Monday, August 24, 2009

A Rice Reverie

Over on gourmet.com, Lillian Chou writes about a rice-cooker revolution. I'm not convinced it's such a great thing.

When people ask me how I grew to be so tall, I tell them it's not milk because I hate milk and the same goes for bananas. I tell them, it was the white rice. My friends marvel at the fact that I can cook two cups of rice and sometimes eat up all of that in one sitting. I love white rice and can polish off a bowl or two at Chinese restaurants.

But I admit, I use a rice cooker and every time I do, I feel a little guilty, a little too American. Shouldn't I be paying more homage to my roots by at least making an authentic pot of rice? I never could figure out how to do it right - what was the right amount of water or the right amount of time to cook it? It would turn out too sticky and wet, or too dry. I suffer from a Goldilocks syndrome. Am I really Chinese?


Rice in a rice cooker is for convenience; it will never taste as good as a stovetop pot of rice with the burned crust at the bottom. That crust is what makes a pot of rice real. After dinner, my grandma used to scrape up that charred layer on the bottom of the pot. She would mold a few grains of soft rice into the crusty bits in the palms of her hands, forming rice balls. She would sprinkle them with a little salt and hand them to my sister and me. The ones that were mostly soft rice were never as good.

Next my grandma would put water back into the pot and boil up what was left, making "fan jew", a rice soup, in that very Chinese way, not wasting a bit. Sometimes she would let it boil a bit too long and a burnt smell would start to waft through the kitchen and my dad would exclaim in Cantonese, "It's burning!" It tasted best when the water would be slightly browned, rice flavor with a hint of carbon, and some of the chunks in the bowl were still slightly crispy.
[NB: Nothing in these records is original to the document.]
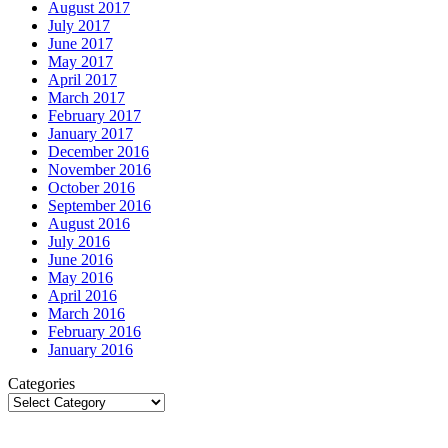
August 2017
July 2017
June 2017
May 2017
April 2017
March 2017
February 2017
January 2017
December 2016
November 2016
October 2016
September 2016
August 2016
July 2016
June 2016
May 2016
April 2016
March 2016
February 2016
January 2016
Categories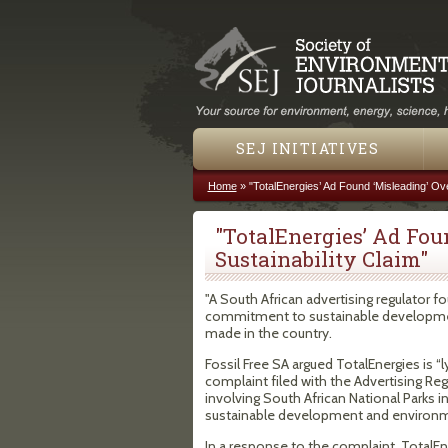
SEJ INITIATIVES
Home
»
"TotalEnergies’ Ad Found ‘Misleading’ Ove
You are here
"TotalEnergies’ Ad Fou
Sustainability Claim"
"A South African advertising regulator f
commitment to sustainable development,
made in the country.
Fossil Free SA argued TotalEnergies is “l
complaint filed with the Advertising R
involving South African National Parks i
sustainable development and environme
In a response to the complaint, TotalE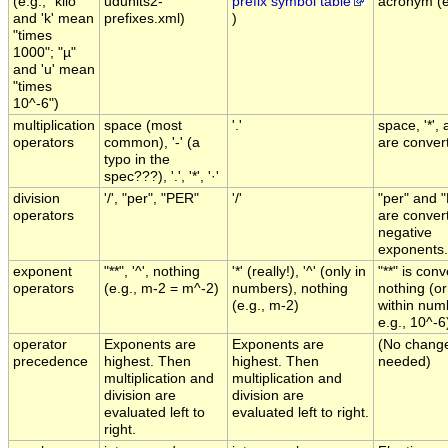
(e.g., "kilo"
udunits2-
prefix symbol table
acronym (e.
and 'k' mean
prefixes.xml)
)
"times
1000"; "µ"
and 'u' mean
"times
10^-6")
multiplication
space (most
'.'
space, '*', 
operators
common), '-' (a
are convert
typo in the
spec???), '.', '*', '·'
division
'/', "per", "PER"
'/'
"per" and 
operators
are conver
negative
exponents.
exponent
"**", '^', nothing
'*' (really!), '^' (only in
"**" is con
operators
(e.g., m-2 = m^-2)
numbers), nothing
nothing (or 
(e.g., m-2)
within num
e.g., 10^-6
operator
Exponents are
Exponents are
(No chang
precedence
highest. Then
highest. Then
needed)
multiplication and
multiplication and
division are
division are
evaluated left to
evaluated left to right.
right.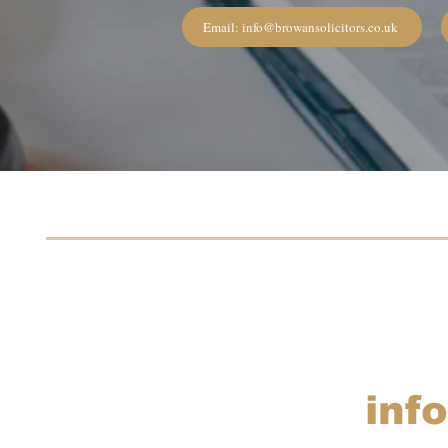
Email: info@browansolicitors.co.uk
inf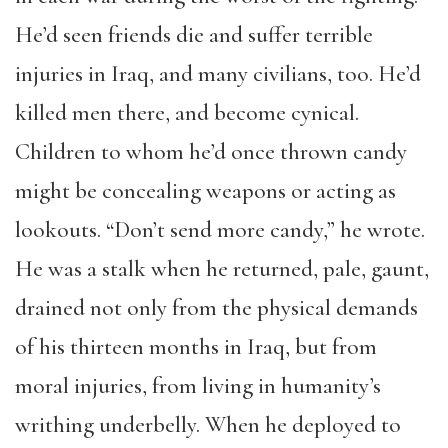
He’d seen friends die and suffer terrible
injuries in Iraq, and many civilians, too. He’d
killed men there, and become cynical.
Children to whom he’d once thrown candy
might be concealing weapons or acting as
lookouts. “Don’t send more candy,” he wrote.
He was a stalk when he returned, pale, gaunt,
drained not only from the physical demands
of his thirteen months in Iraq, but from
moral injuries, from living in humanity’s
writhing underbelly. When he deployed to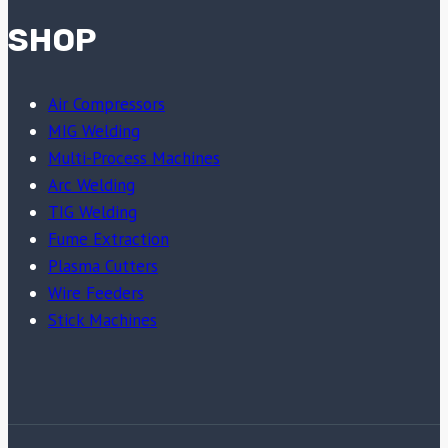
SHOP
Air Compressors
MIG Welding
Multi-Process Machines
Arc Welding
TIG Welding
Fume Extraction
Plasma Cutters
Wire Feeders
Stick Machines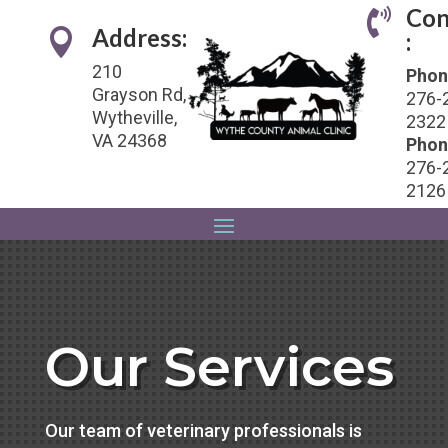
Con

Address:

:
210
Phon
Grayson Rd,
276-
Wytheville,
2322
VA 24368
Phon
276-
2126
Our Services
Our team of veterinary professionals is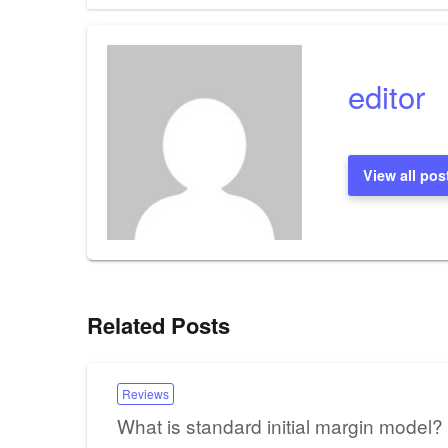
editor
View all pos
Related Posts
Reviews
What is standard initial margin model?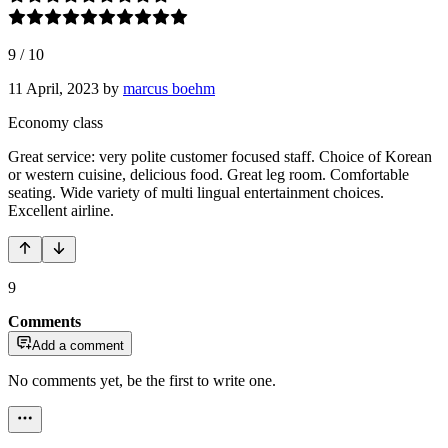
9
/
10
11 April, 2023
by
marcus boehm
Economy class
Great service: very polite customer focused staff. Choice of Korean
or western cuisine, delicious food. Great leg room. Comfortable
seating. Wide variety of multi lingual entertainment choices.
Excellent airline.
9
Comments
Add a comment
No comments yet, be the first to write one.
Sometimes, I try to make the soup with my rice cooker, but it tastes too tinny, too thin. If my grandma were still here today, I think to myself, she would be shaking her head and tsk-tsking me for still being so inept with a pot of rice. But then I remember, she bought me my first rice cooker - if she couldn't do it for me, it was probably best I not even try.

1 comment:

  1. Dude, I definitely ate a lot of white rice growing up and I've only got 5 feet to show for it. I don't think I've ever had rice cooked the old-fashioned way.